Rewrite the passage on Latvian data protection law starting at "Latvia initially passed" and ending at "1 May 2004.", switching "EU" for "European Union".

- _EXCERPT PROVIDED_
%%

I. First-Generation Statutory Law 

Latvia did not adopt any data protection statute during the first-generation period.
 

II. Second-Generation Statutory Law

Latvia initially passed the Data Protection Act with a view to implementing Directive 95/46 on 23 March 2000.  The Act was subsequently amended several times.  Latvia joined the EU on 1 May 2004.
 
Special Expression Derogation
Article 5 of the Latvian Personal Data Protection Act set out a derogation for journalistic purposes in accordance with the Law on the Press and other Mass Media and also artistic or literary expression, all subject to such activity not being prescribed by other law. This established an exemption from the legitimating grounds for processing, sensitive data rules and proactive transparency rules but qualified this by stating that in applying these exemptions ‘the rights of persons to the inviolability of private life and freedom of expression shall be observed’.  The data quality principles remained applicable without restriction and there was no special provision related to the international data transfer conditions. The law also set out an exemption from the requirement to notify processing with the DPA (art. 21(2)(3)) but not health data or criminal-related data were processing, where an international data transfer was foreseen or (from 2006) where data was used provide financial services, market or public opinion research, commercial recruitment services, or lotteries (art. 21(3)).  Oversight by both the DPA and the courts were not explicitly qualified.
 
Broad Expression Derogation
No specific provision was adopted.
 
Personal Exemption
Latvia established an exemption for personal or household and family purposes but subjected this to the condition that such data were not disclosed to other persons (art. 3(3)).
 
Knowledge Facilitation Framework
Necessary processing of personal data for scientific and statistical research was exempted from the compatibility principle so long as this did not violate the rights of the data subject (art. 10(2)). From 2002 processing for the establishment of the Latvian National Archives was exempted from the time limitation and accuracy/rectification principles (art. 10(3)).  An exemption was provided from the reactive transparency rules (subject access) and the rights to rectification and erasure where processed data was used exclusively for scientific or statistical research and would not serve as a basis for decisions regarding the affected data subject and (from 2002) similarly for the Latvian National Archives (art. 17). The sensitive data rules were only exempted from application where processing either took place for the establishment the Latvian National Archive Foundation and was performed by the State archives or institutions of the state or was for statistical research carried out by the Central Statistics Bureau (art. 11).  From 2009, an exemption from the requirement to notify processing with the DPA was provided for processing carried out for scientific, statistical and genealogical research purposes (art. 21(2)(8)) and, from 2007 with the ‘Law on Archives’, for archiving purposes (art. 21(2)(4)).  No derogation was provided from the proactive direct transparency rule. Unlike in Directive 95/46, the disproportionate effort (and impossibility) limitation on the proactive transparency rule when information was not collected direct from the data subject was limited to processing for scientific, historical or statistical research or the establishment of the Latvian National Archive Foundation (art. 9(3)(2)).

%%

- _DATA ROWS_
%%

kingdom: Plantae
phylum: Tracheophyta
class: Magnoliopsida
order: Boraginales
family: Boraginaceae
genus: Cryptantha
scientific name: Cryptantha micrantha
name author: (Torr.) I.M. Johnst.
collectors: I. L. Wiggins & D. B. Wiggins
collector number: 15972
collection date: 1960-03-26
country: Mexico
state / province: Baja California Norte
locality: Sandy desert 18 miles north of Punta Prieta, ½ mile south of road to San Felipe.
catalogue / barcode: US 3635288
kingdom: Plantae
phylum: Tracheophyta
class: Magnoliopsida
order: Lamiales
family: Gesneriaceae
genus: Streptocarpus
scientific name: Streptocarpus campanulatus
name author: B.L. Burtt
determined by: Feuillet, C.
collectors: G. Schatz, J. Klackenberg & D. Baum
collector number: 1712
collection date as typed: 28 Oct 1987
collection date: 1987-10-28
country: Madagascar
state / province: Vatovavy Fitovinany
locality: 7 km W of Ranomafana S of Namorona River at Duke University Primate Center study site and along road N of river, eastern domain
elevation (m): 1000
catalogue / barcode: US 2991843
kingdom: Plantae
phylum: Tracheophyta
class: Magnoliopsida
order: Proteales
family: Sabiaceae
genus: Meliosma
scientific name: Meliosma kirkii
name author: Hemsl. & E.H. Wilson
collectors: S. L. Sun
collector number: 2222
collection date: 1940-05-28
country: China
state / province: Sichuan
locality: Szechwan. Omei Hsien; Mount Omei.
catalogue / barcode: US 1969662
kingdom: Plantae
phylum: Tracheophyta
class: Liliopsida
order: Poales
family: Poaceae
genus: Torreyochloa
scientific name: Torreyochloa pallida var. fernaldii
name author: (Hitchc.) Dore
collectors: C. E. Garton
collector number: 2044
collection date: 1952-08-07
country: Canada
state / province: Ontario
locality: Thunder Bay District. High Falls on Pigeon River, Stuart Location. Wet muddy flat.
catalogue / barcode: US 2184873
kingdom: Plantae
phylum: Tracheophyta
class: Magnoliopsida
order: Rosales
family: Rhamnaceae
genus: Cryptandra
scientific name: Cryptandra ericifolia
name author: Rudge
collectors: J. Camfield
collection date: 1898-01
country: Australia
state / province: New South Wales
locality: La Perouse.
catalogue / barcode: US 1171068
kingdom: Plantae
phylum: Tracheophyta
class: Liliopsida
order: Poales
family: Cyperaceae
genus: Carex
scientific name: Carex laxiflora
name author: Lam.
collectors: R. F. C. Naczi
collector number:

%%

- _EXERCISE RESULT_
Latvia initially passed the Data Protection Act with a view to implementing Directive 95/46 on 23 March 2000.  The Act was subsequently amended several times.  Latvia joined the European Union on 1 May 2004.